Secure Access Service Edge (SASE) – defined by Gartner – is a security framework that delivers converged network and security as a service capabilities, including SD-WAN, Secure Web Gateway (SWG), Cloud Access Security Broker (CASB), Network Firewall (NGFW), and Zero Trust Network Access (ZTNA). SASE supports branch office, remote worker, and on-premises secure access use cases. It is primarily delivered as a service and enables zero trust access based on the identity of the device or entity, combined with real-time context and security and compliance policies.
As organizations seek to accelerate growth through use of the cloud, more data, users, devices, applications, and services are used outside the traditional enterprise premises, which means the enterprise perimeter is no longer a location. Despite this shift outside the perimeter, network architectures are still designed such that everything must pass through a network perimeter and then back out. Users, regardless of where they are, must still channel back to the corporate network often using expensive and inefficient technologies only to go back to the outside world again more often, than not. This creates significant challenges in terms of service availability, user performance, and productivity. As we’ll explain, these challenges are addressed through a SASE framework.
Because network architectures are still stuck in this mode, it changes the way organizations must approach security and risk management. Environmental coverage, including visibility and control, can be easily lost when users, devices, and data are created and stored virtually everywhere.
Gartner’s SASE model is a comprehensive framework for enabling secure and fast cloud transformation based on a suite of dynamic edge security and connectivity capabilities delivered when needed as a service from the cloud.
The SASE framework provides for the dynamic creation of policy-based, secure-access service edge, regardless of the location of the entities requesting the capabilities, and regardless of the location of the networked capabilities to which they are requesting access. On the security side, SASE prescribes the converged offering of delivering unified threat and data protection capabilities. This converged service is based upon a low-latency, ubiquitous footprint that is very close to the user location regardless of where they are.
How SASE works
Secure Access Service Edge (SASE) merges network traffic and security priorities, ubiquitous threat and data protection, and ultra-fast, direct network-to-cloud connectivity. While SASE used to be a matter of sacrificing speed vs. control, improved technology now offers businesses speed AND control. The SASE framework is designed to allow enterprise security professionals to apply identity and context in order to specify the exact level of performance, reliability, security, and cost desired for every network session. Organizations using the SASE framework can realize increased speed and achieve greater scale in the cloud while addressing new security challenges inherent in these cloud environments.
An example: A sales force needs greater efficiency and efficacy through mobility. The use of the Internet through public Wi-Fi can become a security risk. Therefore, accessing corporate business applications and data in a timely, secure manner is a challenge. A SASE framework provides the construct to maintain higher access speed and performance, while also enabling more stringent control of users, data, and devices traversing networks – regardless of when, where, and how they’re doing it.
Benefits of SASE
Meeting the challenge of implementing a SASE architecture would benefit enterprises by providing:
- Lower costs and complexity – Network Security as a Service should come from a single vendor. Consolidating vendors and technology stacks should reduce cost and complexity.
- Agility – Enable new digital business scenarios (apps, services, APIs), and data shareable to partners and contractors with less risk exposure.
- Better performance/latency – latency-optimized routing.
- Ease of use/transparency – Fewer agents per device; less agent and app bloat; consistent applicate experience anywhere, any device. Less operational overhead by updating for new threats and policies without new HW or SW; quicker adoption of new capabilities.
- Enable ZTNA – Network access based on identity of user, device, application – not IP address or physical location for seamless protection on and off the network; end-to-end encryption. Extended to endpoint with public Wi-Fi protection by tunneling to the nearest Point of Presence (POP).
- More effective network and network security staff – Shift to strategic projects like mapping business, regulatory, and application access requirements to SASE capabilities.
- Centralized policy with local enforcement – Cloud-based centralized management with distributed enforcement and decision making.

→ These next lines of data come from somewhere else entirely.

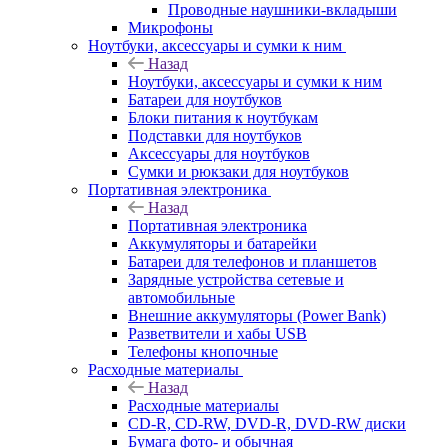
Проводные наушники-вкладыши
Микрофоны
Ноутбуки, аксессуары и сумки к ним
Назад
Ноутбуки, аксессуары и сумки к ним
Батареи для ноутбуков
Блоки питания к ноутбукам
Подставки для ноутбуков
Аксессуары для ноутбуков
Сумки и рюкзаки для ноутбуков
Портативная электроника
Назад
Портативная электроника
Аккумуляторы и батарейки
Батареи для телефонов и планшетов
Зарядные устройства сетевые и
автомобильные
Внешние аккумуляторы (Power Bank)
Разветвители и хабы USB
Телефоны кнопочные
Расходные материалы
Назад
Расходные материалы
CD-R, CD-RW, DVD-R, DVD-RW диски
Бумага фото- и обычная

SASE represents the best way to achieve a direct-to cloud architecture that doesn’t compromise on security visibility and control, performance, complexity, or cost. Speed without compromising security.
What’s the difference between SSE and SASE?
Security Service Edge (SSE) adds value to a comprehensive Secure Access Service Edge (SASE) strategy by providing security service edge essentials web, cloud services, and private applications. SASE delivers networking and security as a cloud service to the connection rather than the data center. SSE teams with SD-WAN maintain the path through a complete SASE platform that includes cloud-delivered network security services.